» **What is expected**: Every line of the following records that includes "Welfare" should be copied.

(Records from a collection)
----

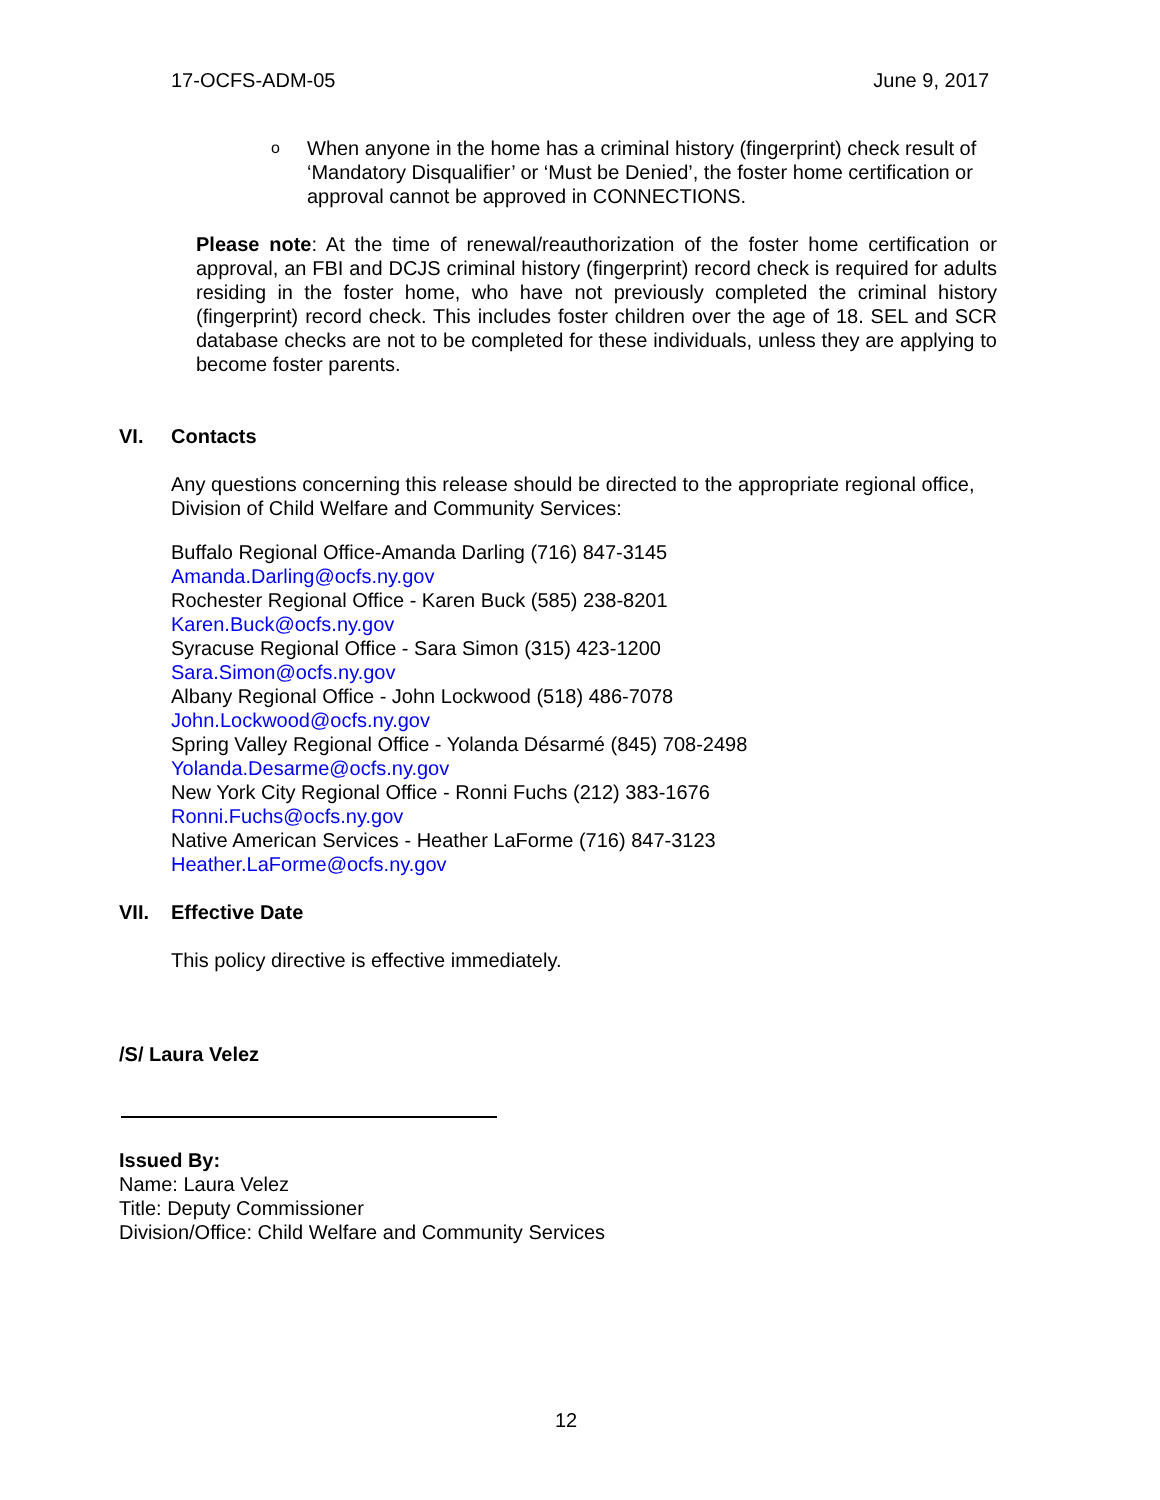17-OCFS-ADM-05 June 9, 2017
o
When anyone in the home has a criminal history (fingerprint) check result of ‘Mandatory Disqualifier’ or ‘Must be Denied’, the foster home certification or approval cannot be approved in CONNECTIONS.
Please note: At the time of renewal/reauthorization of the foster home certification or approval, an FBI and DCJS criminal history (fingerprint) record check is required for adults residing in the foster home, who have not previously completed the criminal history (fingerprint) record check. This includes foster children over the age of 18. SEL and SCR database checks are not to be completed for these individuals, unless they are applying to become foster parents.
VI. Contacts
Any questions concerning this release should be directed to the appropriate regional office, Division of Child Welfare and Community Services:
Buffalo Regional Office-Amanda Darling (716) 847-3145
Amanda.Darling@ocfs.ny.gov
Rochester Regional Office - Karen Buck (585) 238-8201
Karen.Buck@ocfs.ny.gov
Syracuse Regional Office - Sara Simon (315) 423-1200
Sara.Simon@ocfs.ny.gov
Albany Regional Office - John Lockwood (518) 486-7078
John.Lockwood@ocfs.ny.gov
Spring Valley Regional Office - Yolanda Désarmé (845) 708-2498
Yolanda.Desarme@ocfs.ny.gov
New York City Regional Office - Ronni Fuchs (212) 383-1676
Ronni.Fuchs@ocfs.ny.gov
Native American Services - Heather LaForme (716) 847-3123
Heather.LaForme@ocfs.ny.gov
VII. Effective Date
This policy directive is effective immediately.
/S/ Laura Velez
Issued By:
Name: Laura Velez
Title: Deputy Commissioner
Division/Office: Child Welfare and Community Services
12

----

» **Reply**:
Any questions concerning this release should be directed to the appropriate regional office, Division of Child Welfare and Community Services:
Division/Office: Child Welfare and Community Services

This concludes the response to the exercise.